[start PASSAGE PROVIDED]

Sergei Lvovich Nemchinov (; born 14 January 1964) is a Russian former professional ice hockey player who played in the National Hockey League (NHL) for the New York Rangers, Vancouver Canucks, New York Islanders and the New Jersey Devils for twelve seasons, bookended by ten seasons in the Soviet Championship League with PHC Krylya Sovetov and HC CSKA Moscow, and two in the Russian Superleague with Lokomotiv Yaroslavl. Nemchinov works in the Admiral Vladivostok.

Playing career
Nemchinov was one of the last picks of the 1990 NHL Entry Draft when he was selected in the 12th round, 244th overall by the Rangers. He went on to play in 761 regular season games in his NHL career, scoring 152 goals and 193 assists for 345 points, picking up 251 penalty minutes. He won the Stanley Cup with the Rangers in 1994 and again with the Devils in 2000. In 1994, Nemchinov, along with Alexander Karpovtsev, Alexei Kovalev, and Sergei Zubov were the first Russians to have their names engraved on the Stanley Cup. He returned to Russia in 2002 and played there until his retirement in 2004.

[end PASSAGE PROVIDED]
[start COLLECTED DATA]

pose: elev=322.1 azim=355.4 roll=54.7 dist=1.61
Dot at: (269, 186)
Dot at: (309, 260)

[end COLLECTED DATA]

> EXERCISE INSTRUCTIONS:
(1) Transcribe the portion of the Sergei Nemchinov biography that opens with the words containing "Sergei Lvovich Nemchinov" and closes with "the Admiral Vladivostok.".
(2) Answer the following from the Sergei Nemchinov biography:
(a) In which round and at what overall position was Nemchinov selected in the 1990 NHL Entry Draft?
(b) With which club did he play in the Russian Superleague?
(c) In which years did he win the Stanley Cup, and with which teams?
(3) Continue the Sergei Nemchinov biography from its final sentence.

> FINAL ANSWERS:
(1)
Sergei Lvovich Nemchinov (; born 14 January 1964) is a Russian former professional ice hockey player who played in the National Hockey League (NHL) for the New York Rangers, Vancouver Canucks, New York Islanders and the New Jersey Devils for twelve seasons, bookended by ten seasons in the Soviet Championship League with PHC Krylya Sovetov and HC CSKA Moscow, and two in the Russian Superleague with Lokomotiv Yaroslavl. Nemchinov works in the Admiral Vladivostok.

(2)
(a) The 12th round, 244th overall.
(b) Lokomotiv Yaroslavl.
(c) In 1994 with the Rangers and in 2000 with the Devils.

(3)
Nemchinov is one of eleven players to complete the "Hudson River triple" as a member of the New York Rangers, New York Islanders and New Jersey Devils.

Coaching career
Nemchinov was the general manager of HC CSKA Moscow from 2009 to 2011. Nemchinov has also coached the Russia men's national junior ice hockey team. In 2019 he joined the South Korean men's national ice hockey team as an assistant coach.

During his visit to Ashgabat, Turkmenistan Sergei Nemchinov from August 30 to September 7 conducted intensive training with the Turkmenistan men's national ice hockey team. Then he entered the coaching staff of the national team of Turkmenistan and has already drawn up a plan for preparing Turkmen hockey players for the 2020 IIHF World Championship Division III.

In March 2020, he was appointed to the post of sports director of Admiral Vladivostok.

Awards and achievements
 1993-94 – Stanley Cup champion – New York Rangers
 1999-00 – Stanley Cup champion – New Jersey Devils
 In the 2009 book 100 Ranger Greats, was ranked No. 46 all-time of the 901 New York Rangers who had played during the team's first 82 seasons

Career statistics

Regular season and playoffs

International

Transactions 
 Traded by the New York Rangers with Brian Noonan to the Vancouver Canucks for Esa Tikkanen and Russ Courtnall. March 8, 1997.
 Signed as a free agent with the New York Islanders. July 10, 1997.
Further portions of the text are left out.